● **WORK TO COMPLETE**:
Exactly as written, copy the lines that run from the start of the data below to the line containing "ring tip: (448, 616)", both ends included.

▬▬▬▬▬▬▬▬▬▬

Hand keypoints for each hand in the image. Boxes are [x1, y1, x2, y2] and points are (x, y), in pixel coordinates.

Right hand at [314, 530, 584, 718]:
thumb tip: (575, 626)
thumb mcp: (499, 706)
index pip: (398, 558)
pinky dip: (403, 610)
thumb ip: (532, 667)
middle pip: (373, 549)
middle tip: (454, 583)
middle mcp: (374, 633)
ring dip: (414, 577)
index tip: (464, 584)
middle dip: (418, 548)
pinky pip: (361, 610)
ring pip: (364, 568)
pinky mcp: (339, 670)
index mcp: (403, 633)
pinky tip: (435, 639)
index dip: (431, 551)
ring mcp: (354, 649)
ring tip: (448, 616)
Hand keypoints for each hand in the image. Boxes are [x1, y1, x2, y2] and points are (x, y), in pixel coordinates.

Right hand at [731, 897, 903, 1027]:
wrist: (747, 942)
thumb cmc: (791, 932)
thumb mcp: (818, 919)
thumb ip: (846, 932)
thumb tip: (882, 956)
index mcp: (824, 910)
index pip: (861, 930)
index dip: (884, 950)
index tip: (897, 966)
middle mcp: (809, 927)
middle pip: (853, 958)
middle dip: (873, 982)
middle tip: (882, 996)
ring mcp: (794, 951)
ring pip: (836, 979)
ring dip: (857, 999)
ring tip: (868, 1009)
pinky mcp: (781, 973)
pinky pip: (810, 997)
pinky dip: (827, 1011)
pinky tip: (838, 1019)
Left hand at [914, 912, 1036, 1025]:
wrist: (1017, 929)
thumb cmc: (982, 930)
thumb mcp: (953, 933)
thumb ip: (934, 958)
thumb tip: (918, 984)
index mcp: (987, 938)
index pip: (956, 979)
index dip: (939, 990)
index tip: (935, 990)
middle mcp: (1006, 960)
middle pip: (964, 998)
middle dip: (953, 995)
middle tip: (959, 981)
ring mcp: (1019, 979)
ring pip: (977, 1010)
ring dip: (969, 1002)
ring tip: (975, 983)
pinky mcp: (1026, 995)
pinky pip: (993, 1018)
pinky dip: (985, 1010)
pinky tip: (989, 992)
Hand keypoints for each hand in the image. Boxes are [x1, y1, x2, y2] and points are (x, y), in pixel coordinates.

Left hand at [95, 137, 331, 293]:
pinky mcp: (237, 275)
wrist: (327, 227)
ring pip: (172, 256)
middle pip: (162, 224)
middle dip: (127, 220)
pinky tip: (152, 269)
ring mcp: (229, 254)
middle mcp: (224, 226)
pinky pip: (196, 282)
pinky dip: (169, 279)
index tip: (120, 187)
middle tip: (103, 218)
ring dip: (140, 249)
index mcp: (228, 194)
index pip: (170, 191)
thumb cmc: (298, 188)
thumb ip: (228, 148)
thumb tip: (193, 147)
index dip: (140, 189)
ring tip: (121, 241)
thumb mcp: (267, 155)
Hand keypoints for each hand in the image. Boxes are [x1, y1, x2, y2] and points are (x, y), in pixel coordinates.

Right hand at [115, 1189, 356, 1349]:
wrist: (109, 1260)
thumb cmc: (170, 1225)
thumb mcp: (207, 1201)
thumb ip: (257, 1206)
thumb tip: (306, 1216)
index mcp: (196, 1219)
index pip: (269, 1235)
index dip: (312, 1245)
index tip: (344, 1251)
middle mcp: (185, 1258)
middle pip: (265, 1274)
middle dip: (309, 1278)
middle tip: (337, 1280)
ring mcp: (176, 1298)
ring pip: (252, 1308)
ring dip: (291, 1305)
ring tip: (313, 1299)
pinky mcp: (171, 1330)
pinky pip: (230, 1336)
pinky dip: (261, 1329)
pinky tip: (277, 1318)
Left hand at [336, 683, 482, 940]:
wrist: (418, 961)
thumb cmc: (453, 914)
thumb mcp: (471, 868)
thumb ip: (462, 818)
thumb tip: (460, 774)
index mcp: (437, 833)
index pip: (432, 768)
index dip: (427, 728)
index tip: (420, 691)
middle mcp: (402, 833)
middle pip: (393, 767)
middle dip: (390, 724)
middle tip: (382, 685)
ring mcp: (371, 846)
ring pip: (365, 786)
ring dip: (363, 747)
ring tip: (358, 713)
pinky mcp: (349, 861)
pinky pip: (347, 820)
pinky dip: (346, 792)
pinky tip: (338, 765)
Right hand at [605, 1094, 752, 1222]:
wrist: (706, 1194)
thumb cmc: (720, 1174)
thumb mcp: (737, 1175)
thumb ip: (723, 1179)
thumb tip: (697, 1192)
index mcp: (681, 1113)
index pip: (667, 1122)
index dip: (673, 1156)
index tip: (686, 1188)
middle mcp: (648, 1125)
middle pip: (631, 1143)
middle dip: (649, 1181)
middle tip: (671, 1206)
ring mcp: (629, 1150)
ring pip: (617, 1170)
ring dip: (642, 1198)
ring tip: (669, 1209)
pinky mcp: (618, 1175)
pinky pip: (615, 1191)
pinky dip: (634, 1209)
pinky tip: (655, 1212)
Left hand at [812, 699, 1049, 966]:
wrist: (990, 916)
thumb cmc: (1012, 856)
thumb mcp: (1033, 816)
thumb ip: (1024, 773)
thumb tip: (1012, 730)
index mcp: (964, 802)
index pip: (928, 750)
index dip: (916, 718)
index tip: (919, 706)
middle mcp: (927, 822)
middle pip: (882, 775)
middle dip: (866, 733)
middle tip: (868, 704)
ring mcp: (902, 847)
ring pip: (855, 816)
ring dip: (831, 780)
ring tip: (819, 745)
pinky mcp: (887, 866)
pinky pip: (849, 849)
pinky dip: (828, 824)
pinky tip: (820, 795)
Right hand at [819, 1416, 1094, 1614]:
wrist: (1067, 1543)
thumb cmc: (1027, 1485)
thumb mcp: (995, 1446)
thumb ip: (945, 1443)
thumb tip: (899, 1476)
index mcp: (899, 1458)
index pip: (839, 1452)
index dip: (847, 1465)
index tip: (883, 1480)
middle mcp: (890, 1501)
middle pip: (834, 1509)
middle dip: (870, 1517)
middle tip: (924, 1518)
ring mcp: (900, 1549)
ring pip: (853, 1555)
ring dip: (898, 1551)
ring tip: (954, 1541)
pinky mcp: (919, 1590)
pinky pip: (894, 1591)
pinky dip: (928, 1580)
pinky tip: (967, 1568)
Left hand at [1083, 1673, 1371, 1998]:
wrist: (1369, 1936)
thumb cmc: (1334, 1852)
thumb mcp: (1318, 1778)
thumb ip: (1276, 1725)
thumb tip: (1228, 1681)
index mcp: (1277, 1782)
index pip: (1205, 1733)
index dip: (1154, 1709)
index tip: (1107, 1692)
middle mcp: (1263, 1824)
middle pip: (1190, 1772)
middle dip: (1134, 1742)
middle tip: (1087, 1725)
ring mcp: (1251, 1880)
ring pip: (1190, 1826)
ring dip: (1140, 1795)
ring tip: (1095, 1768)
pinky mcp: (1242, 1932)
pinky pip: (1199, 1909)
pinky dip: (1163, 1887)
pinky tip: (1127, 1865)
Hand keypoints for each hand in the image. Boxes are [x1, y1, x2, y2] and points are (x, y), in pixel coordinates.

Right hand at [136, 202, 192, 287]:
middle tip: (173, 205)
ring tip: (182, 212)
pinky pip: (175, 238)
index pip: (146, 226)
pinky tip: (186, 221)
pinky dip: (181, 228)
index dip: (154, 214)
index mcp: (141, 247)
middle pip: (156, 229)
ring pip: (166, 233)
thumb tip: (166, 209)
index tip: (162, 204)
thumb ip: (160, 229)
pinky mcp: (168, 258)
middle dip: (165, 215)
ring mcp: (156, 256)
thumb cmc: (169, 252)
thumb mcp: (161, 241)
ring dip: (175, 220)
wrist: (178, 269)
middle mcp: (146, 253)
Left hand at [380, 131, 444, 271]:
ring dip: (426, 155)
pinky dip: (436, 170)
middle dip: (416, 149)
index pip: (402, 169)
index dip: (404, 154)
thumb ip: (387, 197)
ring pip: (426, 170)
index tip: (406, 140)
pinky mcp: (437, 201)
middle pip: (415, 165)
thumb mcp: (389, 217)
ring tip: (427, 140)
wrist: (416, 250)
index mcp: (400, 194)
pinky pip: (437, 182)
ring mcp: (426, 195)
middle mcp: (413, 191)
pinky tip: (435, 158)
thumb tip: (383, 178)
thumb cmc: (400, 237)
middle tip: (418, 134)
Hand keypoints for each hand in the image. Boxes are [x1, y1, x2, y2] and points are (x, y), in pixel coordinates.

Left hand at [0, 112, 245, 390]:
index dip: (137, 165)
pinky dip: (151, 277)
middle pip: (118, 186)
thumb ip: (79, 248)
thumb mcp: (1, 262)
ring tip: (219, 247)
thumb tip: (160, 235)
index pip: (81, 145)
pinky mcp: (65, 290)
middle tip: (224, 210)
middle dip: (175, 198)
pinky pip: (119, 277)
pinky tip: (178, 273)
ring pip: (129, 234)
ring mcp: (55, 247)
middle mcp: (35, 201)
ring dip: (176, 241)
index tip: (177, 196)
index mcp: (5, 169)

▬▬▬▬▬▬▬▬▬▬

● **ANSWER TO THIS TASK**:
Hand keypoints for each hand in the image. Boxes are [x1, y1, x2, y2] and points are (x, y), in pixel coordinates.

Right hand at [314, 530, 584, 718]:
thumb tip: (575, 626)
thumb mcp: (499, 706)
index pip: (398, 558)
pinky dip: (403, 610)
thumb ip: (532, 667)
middle pip: (373, 549)
middle tip: (454, 583)
middle mcp: (374, 633)
ring dip: (414, 577)
index tip: (464, 584)
middle dip: (418, 548)
pinky pip: (361, 610)
ring pip: (364, 568)
pinky mcp: (339, 670)
index mcp: (403, 633)
pinky tip: (435, 639)
index dip: (431, 551)
ring mcp: (354, 649)
ring tip: (448, 616)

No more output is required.